• WHAT TO WORK ON:
1. Copy the 111xpantia album article word for word, everything from "2025 studio album" down to "AA and Bellakath.".
2. Pick up the 111xpantia album article right after its last sentence and keep writing it.

[START EXCERPT TO READ]

- Standard cover. Deluxe version cover is the same artwork, with its red and black colors swapped.

Studio album by Fuerza Regida
- Released: May 2, 2025
- Recorded: 2025
- Genres: Regional Mexican; country; reggaeton; EDM;
- Length: 34:35
- Language: Spanish
- Labels: Street Mob; Rancho Humilde; Sony Latin;
- Producers: Jesús Ortíz Paz; Chuyin; Herencia de Grandes; KMKZ; Lencho; Meñostyle; Miguel Armenta; Moisés López; Jorsshh; Nely; Tainy; Twenty9;

Fuerza Regida chronology
| Mala Mía (2024) | 111xpantia (2025) |  |

Singles from 111xpantia
- "Por Esos Ojos" Released: February 11, 2025;

= 111xpantia =

2025 studio album by Fuerza Regida

111xpantia (stylized in all caps and pronounced Ixpantia in the Nahuatl language) is the ninth studio album by American regional Mexican band Fuerza Regida. It was released on May 2, 2025, through Rancho Humilde, Street Mob, and Sony Music Latin. The album's standard version features no guest appearances, making this their third non-guest appearance album and first since Otro Pedo, Otro Mundo (2020), although a deluxe version, which was released on May 5, 2025, features appearances from Anuel AA and Bellakath.

[END EXCERPT TO READ]
[START EXCERPTED RECORDS]

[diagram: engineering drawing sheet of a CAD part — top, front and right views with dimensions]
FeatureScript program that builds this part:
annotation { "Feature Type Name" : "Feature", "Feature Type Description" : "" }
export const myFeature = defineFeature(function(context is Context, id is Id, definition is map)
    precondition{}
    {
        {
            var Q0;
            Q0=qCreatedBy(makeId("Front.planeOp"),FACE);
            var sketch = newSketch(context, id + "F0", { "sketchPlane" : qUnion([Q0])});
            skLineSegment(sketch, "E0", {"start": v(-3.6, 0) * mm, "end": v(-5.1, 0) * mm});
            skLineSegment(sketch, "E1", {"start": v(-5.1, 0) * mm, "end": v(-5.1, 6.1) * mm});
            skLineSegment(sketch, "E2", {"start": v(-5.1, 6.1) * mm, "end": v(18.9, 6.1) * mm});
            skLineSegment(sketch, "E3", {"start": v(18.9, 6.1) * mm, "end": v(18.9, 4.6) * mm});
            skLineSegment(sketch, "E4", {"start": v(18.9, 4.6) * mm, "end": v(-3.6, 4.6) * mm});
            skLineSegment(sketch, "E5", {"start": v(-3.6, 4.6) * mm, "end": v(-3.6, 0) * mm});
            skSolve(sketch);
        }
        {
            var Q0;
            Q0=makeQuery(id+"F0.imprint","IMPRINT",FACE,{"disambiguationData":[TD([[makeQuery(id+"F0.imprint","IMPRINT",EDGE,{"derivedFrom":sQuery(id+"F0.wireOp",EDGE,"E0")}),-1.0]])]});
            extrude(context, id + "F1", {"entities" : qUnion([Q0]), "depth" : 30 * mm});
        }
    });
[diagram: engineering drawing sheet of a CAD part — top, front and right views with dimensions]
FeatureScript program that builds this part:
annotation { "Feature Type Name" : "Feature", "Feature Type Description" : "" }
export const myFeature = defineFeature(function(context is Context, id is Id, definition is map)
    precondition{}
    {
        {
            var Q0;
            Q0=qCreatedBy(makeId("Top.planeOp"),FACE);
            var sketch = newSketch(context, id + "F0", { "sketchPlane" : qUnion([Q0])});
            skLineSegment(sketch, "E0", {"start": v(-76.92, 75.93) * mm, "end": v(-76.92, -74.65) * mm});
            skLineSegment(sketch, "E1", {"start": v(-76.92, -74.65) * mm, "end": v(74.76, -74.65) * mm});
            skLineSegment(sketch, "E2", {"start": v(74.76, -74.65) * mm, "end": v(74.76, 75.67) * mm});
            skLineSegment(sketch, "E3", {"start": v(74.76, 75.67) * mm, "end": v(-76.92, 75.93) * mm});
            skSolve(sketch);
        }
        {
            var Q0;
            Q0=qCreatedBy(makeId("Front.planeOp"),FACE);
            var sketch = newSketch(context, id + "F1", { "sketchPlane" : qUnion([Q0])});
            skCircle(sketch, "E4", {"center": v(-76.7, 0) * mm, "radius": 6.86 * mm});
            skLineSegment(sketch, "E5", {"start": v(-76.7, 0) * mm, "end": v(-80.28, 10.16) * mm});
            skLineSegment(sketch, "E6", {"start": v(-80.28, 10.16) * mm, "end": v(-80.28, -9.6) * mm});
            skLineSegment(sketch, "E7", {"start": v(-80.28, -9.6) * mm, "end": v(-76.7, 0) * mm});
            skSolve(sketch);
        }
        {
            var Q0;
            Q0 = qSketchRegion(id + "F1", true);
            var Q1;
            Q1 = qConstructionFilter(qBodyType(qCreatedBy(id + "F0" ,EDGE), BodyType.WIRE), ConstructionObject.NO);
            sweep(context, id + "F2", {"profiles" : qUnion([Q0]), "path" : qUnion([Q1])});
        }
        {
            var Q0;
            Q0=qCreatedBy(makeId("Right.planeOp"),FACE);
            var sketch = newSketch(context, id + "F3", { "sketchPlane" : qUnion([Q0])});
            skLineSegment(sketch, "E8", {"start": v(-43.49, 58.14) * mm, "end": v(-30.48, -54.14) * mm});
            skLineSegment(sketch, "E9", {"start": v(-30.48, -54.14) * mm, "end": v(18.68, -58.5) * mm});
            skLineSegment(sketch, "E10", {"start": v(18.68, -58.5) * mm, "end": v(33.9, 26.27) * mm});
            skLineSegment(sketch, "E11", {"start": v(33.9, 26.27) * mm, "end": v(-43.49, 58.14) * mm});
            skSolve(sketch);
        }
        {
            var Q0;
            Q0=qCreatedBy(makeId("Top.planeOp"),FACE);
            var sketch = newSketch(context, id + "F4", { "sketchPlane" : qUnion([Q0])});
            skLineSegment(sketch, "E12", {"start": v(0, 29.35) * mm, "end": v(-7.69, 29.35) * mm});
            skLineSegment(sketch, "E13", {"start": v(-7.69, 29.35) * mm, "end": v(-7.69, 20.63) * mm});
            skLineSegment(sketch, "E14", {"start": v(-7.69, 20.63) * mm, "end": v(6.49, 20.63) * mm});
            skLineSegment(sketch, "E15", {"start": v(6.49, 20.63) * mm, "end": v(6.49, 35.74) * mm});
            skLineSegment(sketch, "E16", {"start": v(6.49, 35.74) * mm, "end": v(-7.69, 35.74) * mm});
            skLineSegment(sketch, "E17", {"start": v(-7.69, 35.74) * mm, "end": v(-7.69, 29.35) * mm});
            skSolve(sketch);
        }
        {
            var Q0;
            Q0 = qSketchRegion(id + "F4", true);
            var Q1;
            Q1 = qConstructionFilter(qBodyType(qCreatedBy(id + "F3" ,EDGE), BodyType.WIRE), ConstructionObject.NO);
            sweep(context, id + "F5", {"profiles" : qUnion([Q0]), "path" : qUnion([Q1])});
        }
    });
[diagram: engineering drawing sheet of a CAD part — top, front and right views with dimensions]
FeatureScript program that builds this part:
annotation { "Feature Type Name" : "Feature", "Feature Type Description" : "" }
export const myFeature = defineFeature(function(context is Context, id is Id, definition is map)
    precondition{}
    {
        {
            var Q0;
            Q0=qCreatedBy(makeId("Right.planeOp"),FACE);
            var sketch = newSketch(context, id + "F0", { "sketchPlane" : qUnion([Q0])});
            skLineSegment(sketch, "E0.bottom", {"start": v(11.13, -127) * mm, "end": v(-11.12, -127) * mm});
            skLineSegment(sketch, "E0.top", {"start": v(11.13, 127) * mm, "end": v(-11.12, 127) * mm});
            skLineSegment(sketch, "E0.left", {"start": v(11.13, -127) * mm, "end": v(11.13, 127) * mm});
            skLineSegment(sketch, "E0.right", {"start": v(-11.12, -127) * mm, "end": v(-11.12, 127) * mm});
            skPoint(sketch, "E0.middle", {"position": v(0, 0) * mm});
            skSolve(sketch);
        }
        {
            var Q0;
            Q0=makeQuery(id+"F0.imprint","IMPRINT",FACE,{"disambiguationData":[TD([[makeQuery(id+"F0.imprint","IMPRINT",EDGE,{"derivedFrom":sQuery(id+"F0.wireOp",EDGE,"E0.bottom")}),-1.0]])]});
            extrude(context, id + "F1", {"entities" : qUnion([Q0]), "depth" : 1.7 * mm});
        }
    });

[END EXCERPTED RECORDS]

• TASK RESPONSES:
1.
2025 studio album by Fuerza Regida

111xpantia (stylized in all caps and pronounced Ixpantia in the Nahuatl language) is the ninth studio album by American regional Mexican band Fuerza Regida. It was released on May 2, 2025, through Rancho Humilde, Street Mob, and Sony Music Latin. The album's standard version features no guest appearances, making this their third non-guest appearance album and first since Otro Pedo, Otro Mundo (2020), although a deluxe version, which was released on May 5, 2025, features appearances from Anuel AA and Bellakath.

2.
Serving as a follow-up to the band's previous album, Pero No Te Enamores (2024), and the collaborative EP Mala Mía with Grupo Frontera, 111xpantia was described as the band's "most important album" of their career. The album features artwork visuals directed by American artist and fashion designer Colm Dillane. The meaning of the album's title was described by lead vocalist Jesús Ortíz Paz to be linked to the album's artwork, which features a red-tinted eye, that it "means the same thing — ixpantia, 111, manifest — to make your dreams come true".

111xpantia was supported by its lead single, "Por Esos Ojos", which was initially performed at Paris Fashion Week on January 29, 2025, before being officially released onto streaming platforms on February 11, 2025. It will be further supported by a range of concert tour dates throughout Latin America, marketed as Esto No Es un Tour, with only two dates in the United States, marketed under the English name This Is Not a Tour. The album debuted at number two on the US Billboard 200, becoming the band's highest-charting album and the biggest debut for a regional Mexican album.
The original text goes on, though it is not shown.